Con esta peste moderna, este “golpe del destino” que díria Bauman y que ha sido 2020, quedamos presos de lo que, también, Bauman denominaba «temblores existenciales«: las personas separadas de la comunidad a la que pertenecen ven debilitar su sentimiento estable de identidad, sintiéndose más vulnerables. Si algo recordaremos de 2020 es la precariedad con que vivimos el aislamiento o, incluso, la soledad. Miguel de Unamuno escribía en el «Del sentimiento trágico de la vida» que «Lo más santo de un templo es que es el lugar al que se va a llorar en común. […] No basta curar la peste, hay que saber llorarla”. Muchos hemos tenido que llorar solos la desgracia de esta peste moderna. Nos faltó el hombro del otro o de la otra donde llorar. Sin más visión que la nuestra, hoy el futuro nos parece más peligroso: lleno de dificultades, restricciones, protocolos, test, vigilancias… ¿Nuestro objetivo en la vida es realizarnos o, simplemente, que no nos pasen cosas malas? Gran signo de interrogación. 2020 se llevó cualquier ilusión de control engañosa. Si alguna lección hemos aprendido, al menos como individuos, es que ya no podemos controlar el mundo: ni siquiera nuestro mundo. Esta inseguridad nos convierte en personas menos libres, obligadas a una reinvención continua, porque nuestra vida social está en continuo cambio. Si no éramos líquidos, ya no queda otra chance. La flexibilidad sería la única habilidad válida; las fortalezas podrían resultar discapacidades; la incertidumbre sería la única certeza. Bueno, y el omnipresente Zoom, claro.

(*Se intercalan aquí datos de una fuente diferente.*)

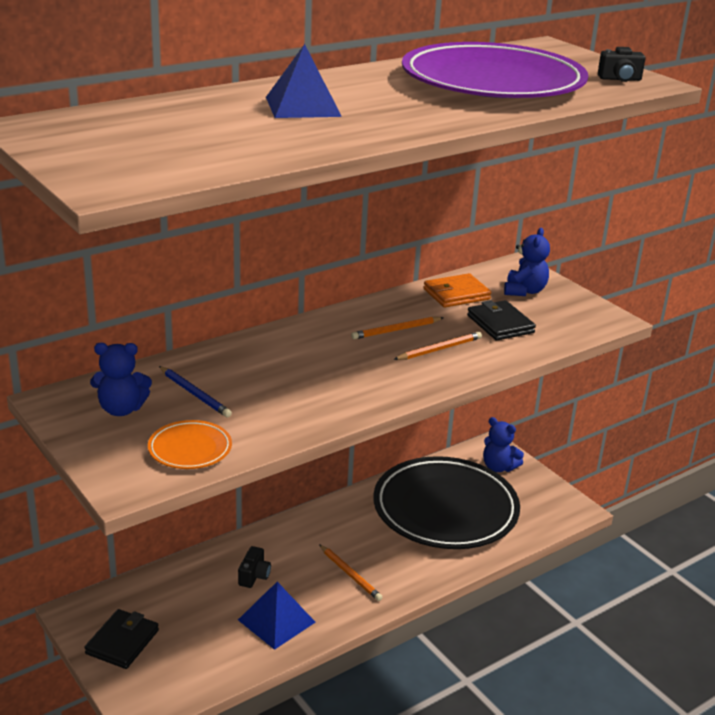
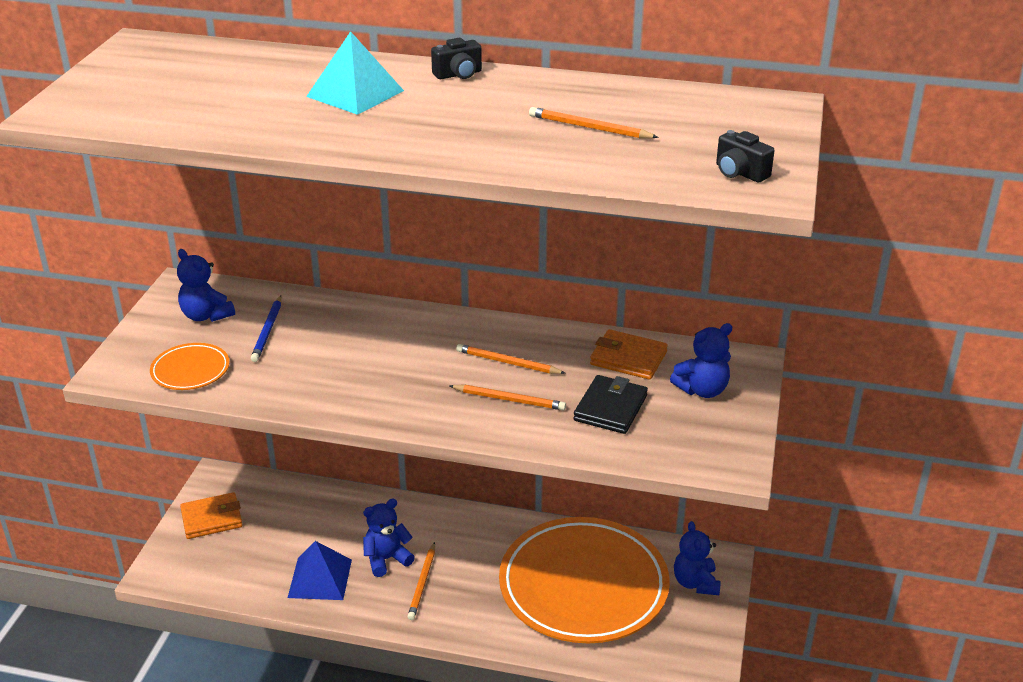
camera: 50 degrees right, 5 degrees up
(122, 642) = (212, 519): black wallet -> orange wallet
(254, 576) = (356, 534): black camera -> black camera (458, 74)
(302, 577) = (386, 559): none -> blue teddy bear
(303, 106) = (355, 93): blue pyramid -> turquoise pyramid
(445, 509) = (583, 586): black plate -> orange plate
(492, 82) = (589, 128): purple plate -> orange pencil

El artículo clásico de Garret Hardin «La Tragedia de los Comunes» ofrecía en 1968 una predicción del dilema entre individualismo y empresas colectivas, que seguramente resulta aplicable también frente a la pandemia. Hardin describió un dilema social donde la toma de decisiones individuales en una comunidad tenía siempre incentivo (el “free rider”). El problema se daba cuando todos actuaban egocéntricamente y de la misma manera, sin preocuparse por el impacto acumulativo en la sociedad. Ante la falta de cooperación, «los bienes comunes» se destruyen. La disyuntiva es: ¿hasta dónde el aislarse, el cuidarse, sería la solución, o hasta dónde hay que arriesgarse para socializar, para integrarse o colaborar? El problema supera la escala individual, y se enmarca en la escala colectiva de la vida. El filósofo Leiser Madanes, profesor de la Universidad de San Andrés de Buenos Aires, escribe en su corto ensayo “La Peste” sobre las plagas que ha vivido la historia de la humanidad. Para Madanes las pandemias tienden a romper el vínculo social, porque el otro -portador del contagio- nos resulta el enemigo. Miedo al otro. ¿hasta dónde el miedo nos protege y hasta dónde nos desarticula? Tras este año 2020 tan líquido, precario, vacío e incierto, no sabemos bien qué mundo viene. El futuro no nos promete rosas; hoy nos promete espinas. El mundo de nuestra cabeza tiene orden y reglas. El mundo que trastocó el coronavirus no se regirá por las reglas sino por los acuerdos, para que las reglas estén -de alguna forma- decididas por nosotros y no nos sean impuestas desde afuera. Habrá que aprovechar la tecnología, escuchar al miedo, cuidarse y buscar a los demás para ser más fuertes. No todos somos los Rolling Stones.